Allison Moorer and Mary Gauthier | Photo by Chris Sikich | countfeed.tumblr.com
Singer-Songwriter Bliss: Mary Gauthier and Allison Moorer played World Cafe Live at the Queen
The live pairing of the singular talents of Mary Gauthier and Allison Moorer this past Saturday at World Café Live at The Queen was nothing short of sublime. Part of a small tour of the East Coast, Gauthier and Moorer traded songs and anecdotes. Only their voices and guitars separated them from the respectable upstairs audience. But their sense of lyric and melody removed this barrier, making it a most intimate and rewarding artistic affair.

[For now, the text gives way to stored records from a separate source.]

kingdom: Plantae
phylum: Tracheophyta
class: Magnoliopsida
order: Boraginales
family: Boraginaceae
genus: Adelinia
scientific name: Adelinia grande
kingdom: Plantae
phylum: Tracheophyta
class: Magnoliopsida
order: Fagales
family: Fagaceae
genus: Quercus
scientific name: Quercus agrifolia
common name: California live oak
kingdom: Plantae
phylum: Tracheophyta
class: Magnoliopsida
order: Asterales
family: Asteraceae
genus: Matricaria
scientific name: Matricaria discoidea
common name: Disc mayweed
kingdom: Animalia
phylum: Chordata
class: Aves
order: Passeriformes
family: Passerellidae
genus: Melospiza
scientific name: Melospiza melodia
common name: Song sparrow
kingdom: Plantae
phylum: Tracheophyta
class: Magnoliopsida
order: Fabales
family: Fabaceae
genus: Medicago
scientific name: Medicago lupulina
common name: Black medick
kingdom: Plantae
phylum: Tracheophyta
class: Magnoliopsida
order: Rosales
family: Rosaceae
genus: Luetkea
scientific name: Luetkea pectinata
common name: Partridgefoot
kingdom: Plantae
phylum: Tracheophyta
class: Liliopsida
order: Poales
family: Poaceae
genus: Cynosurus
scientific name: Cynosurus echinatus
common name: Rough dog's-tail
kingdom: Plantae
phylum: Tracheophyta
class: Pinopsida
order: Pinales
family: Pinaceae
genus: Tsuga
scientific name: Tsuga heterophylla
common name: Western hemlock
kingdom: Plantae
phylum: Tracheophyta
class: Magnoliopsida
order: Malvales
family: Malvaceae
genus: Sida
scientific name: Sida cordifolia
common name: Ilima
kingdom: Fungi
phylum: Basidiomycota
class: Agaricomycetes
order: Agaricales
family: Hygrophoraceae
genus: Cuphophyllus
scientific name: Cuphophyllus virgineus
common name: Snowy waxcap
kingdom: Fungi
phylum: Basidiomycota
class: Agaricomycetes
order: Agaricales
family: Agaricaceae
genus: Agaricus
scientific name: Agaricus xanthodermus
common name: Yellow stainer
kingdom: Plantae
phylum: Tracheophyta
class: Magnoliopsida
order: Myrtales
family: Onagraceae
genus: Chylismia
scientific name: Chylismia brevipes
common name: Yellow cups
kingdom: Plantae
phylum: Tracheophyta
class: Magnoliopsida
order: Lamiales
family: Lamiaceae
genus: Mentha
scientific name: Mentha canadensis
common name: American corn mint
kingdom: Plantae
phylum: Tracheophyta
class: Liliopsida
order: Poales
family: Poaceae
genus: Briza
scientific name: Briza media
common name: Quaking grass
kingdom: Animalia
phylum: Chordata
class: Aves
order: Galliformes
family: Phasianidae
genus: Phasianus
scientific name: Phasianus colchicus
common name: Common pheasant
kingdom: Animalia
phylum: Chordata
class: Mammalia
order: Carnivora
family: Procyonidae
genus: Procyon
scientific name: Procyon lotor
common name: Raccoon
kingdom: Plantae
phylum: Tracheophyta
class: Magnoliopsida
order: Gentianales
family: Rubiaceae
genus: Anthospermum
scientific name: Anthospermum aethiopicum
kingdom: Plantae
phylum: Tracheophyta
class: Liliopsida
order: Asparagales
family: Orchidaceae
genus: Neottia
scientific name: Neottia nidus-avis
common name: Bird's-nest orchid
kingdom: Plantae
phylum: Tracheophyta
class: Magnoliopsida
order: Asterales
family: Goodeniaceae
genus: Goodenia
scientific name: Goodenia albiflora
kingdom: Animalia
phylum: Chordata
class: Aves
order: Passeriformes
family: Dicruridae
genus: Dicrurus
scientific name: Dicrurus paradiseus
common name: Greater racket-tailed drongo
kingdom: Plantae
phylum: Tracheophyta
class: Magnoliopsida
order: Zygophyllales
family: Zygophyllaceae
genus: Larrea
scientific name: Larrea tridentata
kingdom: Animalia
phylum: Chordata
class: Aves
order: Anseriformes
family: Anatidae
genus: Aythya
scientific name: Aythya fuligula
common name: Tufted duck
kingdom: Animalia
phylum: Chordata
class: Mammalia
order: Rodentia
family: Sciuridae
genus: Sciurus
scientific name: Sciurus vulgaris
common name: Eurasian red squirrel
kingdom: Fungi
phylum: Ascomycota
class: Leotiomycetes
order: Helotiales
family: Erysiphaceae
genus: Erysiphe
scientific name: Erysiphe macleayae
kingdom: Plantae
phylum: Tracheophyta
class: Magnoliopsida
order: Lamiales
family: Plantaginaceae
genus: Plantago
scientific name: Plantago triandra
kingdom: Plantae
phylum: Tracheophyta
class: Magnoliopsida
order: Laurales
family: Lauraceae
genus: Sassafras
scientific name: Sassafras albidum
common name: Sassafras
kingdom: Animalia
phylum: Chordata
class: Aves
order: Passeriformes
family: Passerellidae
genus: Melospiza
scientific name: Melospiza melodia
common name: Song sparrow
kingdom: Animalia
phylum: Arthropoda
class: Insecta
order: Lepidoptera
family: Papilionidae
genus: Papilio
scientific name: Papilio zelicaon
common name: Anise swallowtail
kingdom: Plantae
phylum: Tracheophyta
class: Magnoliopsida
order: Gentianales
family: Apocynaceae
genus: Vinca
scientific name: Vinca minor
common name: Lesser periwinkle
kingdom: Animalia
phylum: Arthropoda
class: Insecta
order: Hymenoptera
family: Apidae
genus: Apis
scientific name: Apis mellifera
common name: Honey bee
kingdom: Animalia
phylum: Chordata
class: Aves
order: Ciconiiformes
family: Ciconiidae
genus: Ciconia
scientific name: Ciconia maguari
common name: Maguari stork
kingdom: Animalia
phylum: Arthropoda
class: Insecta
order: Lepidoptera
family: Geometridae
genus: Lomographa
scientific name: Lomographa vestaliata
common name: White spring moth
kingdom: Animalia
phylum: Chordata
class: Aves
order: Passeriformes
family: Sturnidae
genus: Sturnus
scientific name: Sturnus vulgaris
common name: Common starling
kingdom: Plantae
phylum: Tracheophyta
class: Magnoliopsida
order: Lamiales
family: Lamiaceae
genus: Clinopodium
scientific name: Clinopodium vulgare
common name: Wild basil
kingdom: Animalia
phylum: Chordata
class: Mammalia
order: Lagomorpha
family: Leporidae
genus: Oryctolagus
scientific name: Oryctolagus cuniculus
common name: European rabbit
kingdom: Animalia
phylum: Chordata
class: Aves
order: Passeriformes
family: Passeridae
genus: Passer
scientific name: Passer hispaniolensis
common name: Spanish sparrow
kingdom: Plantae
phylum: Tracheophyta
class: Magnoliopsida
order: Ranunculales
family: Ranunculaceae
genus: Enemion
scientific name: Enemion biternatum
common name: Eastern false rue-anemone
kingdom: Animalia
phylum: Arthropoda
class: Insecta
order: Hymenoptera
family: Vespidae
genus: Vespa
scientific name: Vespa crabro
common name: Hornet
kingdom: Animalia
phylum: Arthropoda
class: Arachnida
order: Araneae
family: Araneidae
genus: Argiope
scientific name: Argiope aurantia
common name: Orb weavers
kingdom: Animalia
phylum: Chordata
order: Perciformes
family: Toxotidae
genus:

Gauthier spun lavish pre-song narratives. Before “Sugar Cane” she explained how her mother instilled a sense of Woody Guthrie in Gauthier along with a realization that the sugar cane industry’s dirty air was something to worry about, even if the result was sweet. Though her guitar and voice mixing Lucinda Williams and Bob Dylan, Gauthier transcends these influences to find an authenticity all her own. When she unleashed the brilliant reality of “I Drink” and the haunting poetry of “Mercy Now,” the Wilmington room was quiet, in awe of each string picked, each note sung.
Moorer devastates with the turning of every musical page to her new album, Down to Believing. “Mama Let the Wolf In” certainly has to be one of 2015’s great tracks. With hints of “Ode to Billie Joe” in its guitar chords, Moorer takes her rich voice to the dark truths of the autism diagnosis of her son. After riveting the crowd, Gauthier even chimed in with her praise. The live acoustic arrangements of her work transformed the studio polish into songs with even greater edge, like “Blood.”
One does not mind travelling to hear the likes of Mary Gauthier and Allison Moorer, but they should easily be able to fill a venue in Philly or Wilmington for that matter. In the end it was an evening of acoustic singer-songwriter bliss.